Du complot contre la sûreté intérieure de l’État ?
Depuis plusieurs années, quand un pouvoir politique se sent menacé de renversement, les hommes du pouvoir brandissent toujours l’expression : « complot contre la sûreté intérieure de l’État ». Et, à chaque fois que cela se fait, il est fort probable que l’on enregistre des vagues d’arrestations d’opposants politiques, jusqu’au renversement du régime.
De Duvalier à Ariel Henry, cette pratique a toujours existé. On se rappelle les vagues d’arrestations suivies d’exil sous Jean-Claude Duvalier ; l’on se souvient aussi des interventions brutales de l’armée. Plus près de nous, l’ex-député, Arnel Bélizaire a été traqué pour un simple mot mal utilisé. Et il avait passé plusieurs mois en prison. Le comédien, bien connu sous le nom de Mathias Dandor, a connu l’exil pour le simple geste tendant au renversement d’une gerbe de fleurs, etc. Aujourd’hui, c’est le tour de monsieur Marcelin, mieux connu sous le nom de « Arab la ».
En effet, il convient de souligner que Duvalier, pour mieux asseoir sa dictature, il utilisait la loi. Pour monter sa milice et donner à cette dernière une couverture légale, il avait fait publier un décret modifiant le nom de l’Armée d’Haïti, en Forces Armées d’Haïti. Son fils Jean-Claude, voyant son pouvoir menacé, avait vite fait de publier un décret, le 23 septembre 1985, soit quatre (04) mois avant sa chute, condamnant les moindres mouvements tendant au renversement de son pouvoir. Et c’est ce décret qu’on applique jusqu’aujourd’hui pour maîtriser tout opposant farouche.
Ce décret, inséré dans le code pénal, en ses articles 63 et suivants, 65, 66 et 67, disposent suffisamment d’éléments pour persécuter les opposants à un pouvoir et masquer toutes formes de persécutions politiques.

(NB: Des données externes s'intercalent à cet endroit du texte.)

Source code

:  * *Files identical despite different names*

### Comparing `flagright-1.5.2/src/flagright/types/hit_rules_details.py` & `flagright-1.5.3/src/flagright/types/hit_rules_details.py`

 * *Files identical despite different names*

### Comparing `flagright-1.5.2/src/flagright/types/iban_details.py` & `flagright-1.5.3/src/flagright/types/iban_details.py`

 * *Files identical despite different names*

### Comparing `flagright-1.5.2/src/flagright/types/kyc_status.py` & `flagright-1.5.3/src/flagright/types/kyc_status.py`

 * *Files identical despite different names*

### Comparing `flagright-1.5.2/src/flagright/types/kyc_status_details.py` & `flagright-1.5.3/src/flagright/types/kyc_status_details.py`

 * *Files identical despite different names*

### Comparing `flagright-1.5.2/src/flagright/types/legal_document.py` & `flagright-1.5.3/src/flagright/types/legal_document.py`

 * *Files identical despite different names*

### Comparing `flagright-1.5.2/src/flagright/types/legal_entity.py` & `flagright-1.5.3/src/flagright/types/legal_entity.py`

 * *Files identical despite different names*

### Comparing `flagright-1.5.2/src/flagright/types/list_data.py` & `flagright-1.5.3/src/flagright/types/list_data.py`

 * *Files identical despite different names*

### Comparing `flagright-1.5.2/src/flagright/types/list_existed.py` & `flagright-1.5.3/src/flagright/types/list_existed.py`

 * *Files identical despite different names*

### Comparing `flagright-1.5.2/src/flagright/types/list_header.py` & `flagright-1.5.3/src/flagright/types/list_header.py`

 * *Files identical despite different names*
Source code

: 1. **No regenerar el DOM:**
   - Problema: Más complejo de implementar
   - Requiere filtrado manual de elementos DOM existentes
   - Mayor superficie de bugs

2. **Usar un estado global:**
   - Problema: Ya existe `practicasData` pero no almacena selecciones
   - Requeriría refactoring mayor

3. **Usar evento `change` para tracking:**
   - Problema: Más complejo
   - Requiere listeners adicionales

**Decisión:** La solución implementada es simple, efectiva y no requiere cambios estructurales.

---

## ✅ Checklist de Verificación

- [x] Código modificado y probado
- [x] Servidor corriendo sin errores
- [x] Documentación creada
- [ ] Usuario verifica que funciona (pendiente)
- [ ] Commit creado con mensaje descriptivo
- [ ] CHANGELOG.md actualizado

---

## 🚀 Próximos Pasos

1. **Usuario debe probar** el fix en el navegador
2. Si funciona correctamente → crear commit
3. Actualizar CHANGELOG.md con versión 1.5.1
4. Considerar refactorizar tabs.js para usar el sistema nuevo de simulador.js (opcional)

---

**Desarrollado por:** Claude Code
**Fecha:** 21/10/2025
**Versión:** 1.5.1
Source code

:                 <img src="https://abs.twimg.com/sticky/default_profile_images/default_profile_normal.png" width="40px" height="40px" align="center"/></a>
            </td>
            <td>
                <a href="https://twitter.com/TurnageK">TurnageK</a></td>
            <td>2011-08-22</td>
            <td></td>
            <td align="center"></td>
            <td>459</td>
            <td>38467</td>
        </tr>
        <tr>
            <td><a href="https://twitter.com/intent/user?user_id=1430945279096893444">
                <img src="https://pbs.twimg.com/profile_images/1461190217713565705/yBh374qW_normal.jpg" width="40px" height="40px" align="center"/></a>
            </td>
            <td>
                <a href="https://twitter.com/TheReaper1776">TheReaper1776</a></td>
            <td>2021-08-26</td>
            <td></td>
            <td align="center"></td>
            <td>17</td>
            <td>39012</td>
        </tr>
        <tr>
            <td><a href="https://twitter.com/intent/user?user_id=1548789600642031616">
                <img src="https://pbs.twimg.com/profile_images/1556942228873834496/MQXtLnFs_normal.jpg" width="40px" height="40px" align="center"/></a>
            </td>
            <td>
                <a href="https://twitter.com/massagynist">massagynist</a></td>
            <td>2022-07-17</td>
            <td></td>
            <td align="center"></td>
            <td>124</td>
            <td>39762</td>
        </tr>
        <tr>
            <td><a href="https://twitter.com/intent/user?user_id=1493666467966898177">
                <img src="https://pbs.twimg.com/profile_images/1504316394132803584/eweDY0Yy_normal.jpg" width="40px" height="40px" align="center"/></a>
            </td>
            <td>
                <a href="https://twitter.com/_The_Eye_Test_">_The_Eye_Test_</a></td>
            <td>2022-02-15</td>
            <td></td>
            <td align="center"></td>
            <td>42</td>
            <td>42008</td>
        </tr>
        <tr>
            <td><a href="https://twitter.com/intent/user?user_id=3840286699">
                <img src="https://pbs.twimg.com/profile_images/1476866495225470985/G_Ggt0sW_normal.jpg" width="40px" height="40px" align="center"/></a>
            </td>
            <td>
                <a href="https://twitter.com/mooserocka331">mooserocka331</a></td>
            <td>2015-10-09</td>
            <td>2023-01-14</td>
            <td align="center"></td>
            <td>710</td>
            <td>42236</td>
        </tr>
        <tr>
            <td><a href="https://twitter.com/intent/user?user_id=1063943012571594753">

Je prends le soin de transcrire textuellement ces articles de ce décret insérés dans le code pénal haïtien.
« L’attentat contre la vie ou contre la personne du chef de l’État sera puni de détention. » (Article 63)
« – Les attentats et complots dont le but sera de porter atteinte à la vie des membres du Pouvoir Exécutif seront punis de la détention. La peine sera de quinze ans. Les attentats et complots dont le but sera de porter atteinte à la vie d’un membre du Pouvoir de l’État, d’un haut fonctionnaire civil, ou d’un membre des Forces Armées d’Haïti seront punis de la détention. La peine sera de dix ans au moins et de douze ans au plus. » (Article 63 bis)
« L’attentat dont le but sera : Soit de détruire ou de changer le Gouvernement, soit d’exciter les citoyens ou habitants à s’armer contre l’autorité du chef de l’État, sera puni de détention. (Ainsi modifié par le décret du 23 septembre 1985). » (Article 64)
« Les attentats et complots dont le but sera de détruire les institutions politiques ou de changer le Gouvernement, d’exciter les citoyens ou habitants à s’armer contre l’autorité du chef de l’État seront punis de la détention. La peine sera de dix ans au moins et de quinze ans au plus. »
« Le complot qui aura pour but les crimes mentionnés aux précédents sera puni de la détention. »
Je souhaite qu’un jour une législation voit la nécessité de revoir ce décret pour sauver notre démocratie.